-- Input data follows --
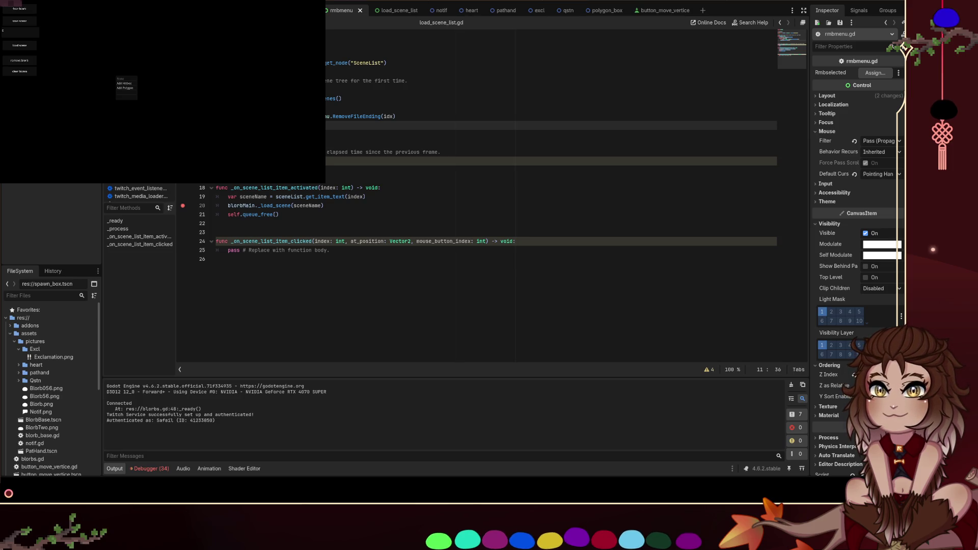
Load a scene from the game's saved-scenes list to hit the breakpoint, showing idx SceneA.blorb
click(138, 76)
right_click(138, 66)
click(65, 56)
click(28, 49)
-- Input data concluded --
-- Input data follows --
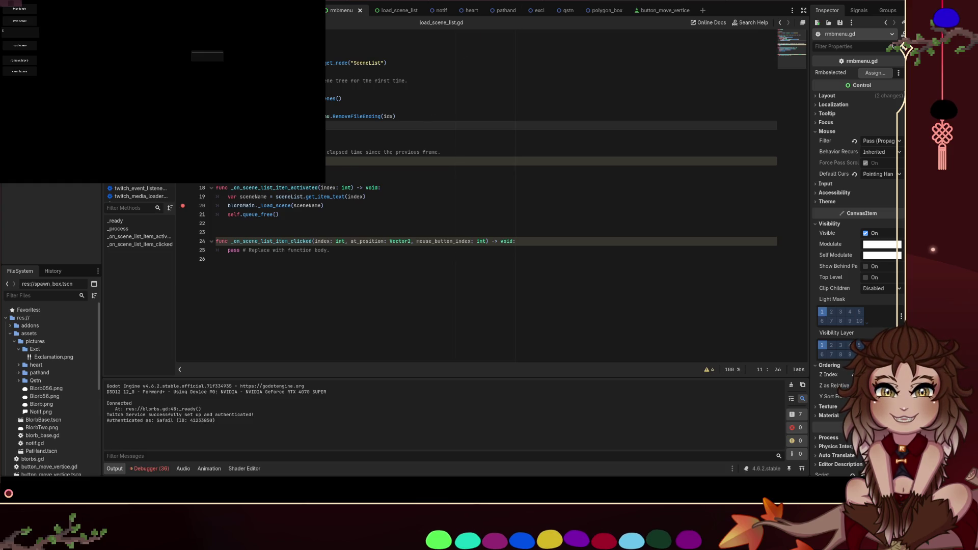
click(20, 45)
-- Input data concluded --
● Your objective: Output should match, line for line, the stretch of the material above from the line holding "Load a scene" through the line holding "click(28, 49)".

● Output of the task:
Load a scene from the game's saved-scenes list to hit the breakpoint, showing idx SceneA.blorb
click(138, 76)
right_click(138, 66)
click(65, 56)
click(28, 49)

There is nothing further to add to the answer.